Aim of the exercise –
The required output is the lines below from the line containing "wrist: (155, 247)" to the line containing "pinky pip: (319, 237)", inclusive, retyped exactly. No other lines belong in it.

[Available records]

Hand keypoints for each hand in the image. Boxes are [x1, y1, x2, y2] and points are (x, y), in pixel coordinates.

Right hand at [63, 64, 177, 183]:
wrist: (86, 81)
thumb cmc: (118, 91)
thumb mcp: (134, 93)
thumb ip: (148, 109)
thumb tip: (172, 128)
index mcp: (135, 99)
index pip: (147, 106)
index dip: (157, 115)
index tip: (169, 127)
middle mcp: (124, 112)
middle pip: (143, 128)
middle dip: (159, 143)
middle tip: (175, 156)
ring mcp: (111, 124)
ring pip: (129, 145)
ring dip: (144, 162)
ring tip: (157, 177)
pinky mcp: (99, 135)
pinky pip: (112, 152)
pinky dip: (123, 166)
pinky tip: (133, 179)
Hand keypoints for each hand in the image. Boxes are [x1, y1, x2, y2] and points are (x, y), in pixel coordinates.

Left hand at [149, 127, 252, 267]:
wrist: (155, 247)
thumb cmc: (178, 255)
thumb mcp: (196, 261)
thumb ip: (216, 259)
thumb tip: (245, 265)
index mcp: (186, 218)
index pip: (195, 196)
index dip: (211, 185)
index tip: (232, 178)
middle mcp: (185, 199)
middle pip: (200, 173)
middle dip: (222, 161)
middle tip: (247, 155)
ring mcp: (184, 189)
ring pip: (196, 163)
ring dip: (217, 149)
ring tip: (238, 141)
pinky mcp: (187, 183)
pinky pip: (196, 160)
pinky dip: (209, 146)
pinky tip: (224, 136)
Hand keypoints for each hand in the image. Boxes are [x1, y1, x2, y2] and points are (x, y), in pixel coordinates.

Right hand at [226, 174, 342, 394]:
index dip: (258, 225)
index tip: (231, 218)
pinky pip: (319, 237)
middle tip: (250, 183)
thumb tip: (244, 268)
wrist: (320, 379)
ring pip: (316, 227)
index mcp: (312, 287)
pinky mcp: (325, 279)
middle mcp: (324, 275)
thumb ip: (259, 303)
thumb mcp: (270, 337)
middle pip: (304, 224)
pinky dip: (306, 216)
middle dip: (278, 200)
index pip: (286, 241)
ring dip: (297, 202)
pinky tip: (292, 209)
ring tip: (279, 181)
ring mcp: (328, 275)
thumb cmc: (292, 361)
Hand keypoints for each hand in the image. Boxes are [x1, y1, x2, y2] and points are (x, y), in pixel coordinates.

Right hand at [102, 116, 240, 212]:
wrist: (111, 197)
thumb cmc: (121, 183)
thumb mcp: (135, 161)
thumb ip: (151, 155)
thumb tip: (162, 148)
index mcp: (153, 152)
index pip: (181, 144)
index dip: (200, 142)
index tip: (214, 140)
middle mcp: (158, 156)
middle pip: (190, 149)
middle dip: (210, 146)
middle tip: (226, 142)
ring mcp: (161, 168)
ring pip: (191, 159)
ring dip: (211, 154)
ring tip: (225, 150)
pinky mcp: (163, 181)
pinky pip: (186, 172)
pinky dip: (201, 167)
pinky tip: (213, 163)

[/Available records]

Written response –
wrist: (155, 247)
thumb cmc: (178, 255)
thumb mcp: (196, 261)
thumb ip: (216, 259)
thumb tip: (245, 265)
index mcp: (186, 218)
index pip: (195, 196)
index dip: (211, 185)
index tip: (232, 178)
middle mcp: (185, 199)
middle pip: (200, 173)
middle dip: (222, 161)
middle tip: (247, 155)
ring mcp: (184, 189)
ring pip: (196, 163)
ring dip: (217, 149)
ring tip: (238, 141)
pinky mcp: (187, 183)
pinky pip: (196, 160)
pinky dip: (209, 146)
pinky tip: (224, 136)
Hand keypoints for each hand in the image. Boxes are [x1, y1, x2, y2] and points are (x, y), in pixel coordinates.

Right hand at [226, 174, 342, 394]:
index dip: (258, 225)
index tip: (231, 218)
pinky pip: (319, 237)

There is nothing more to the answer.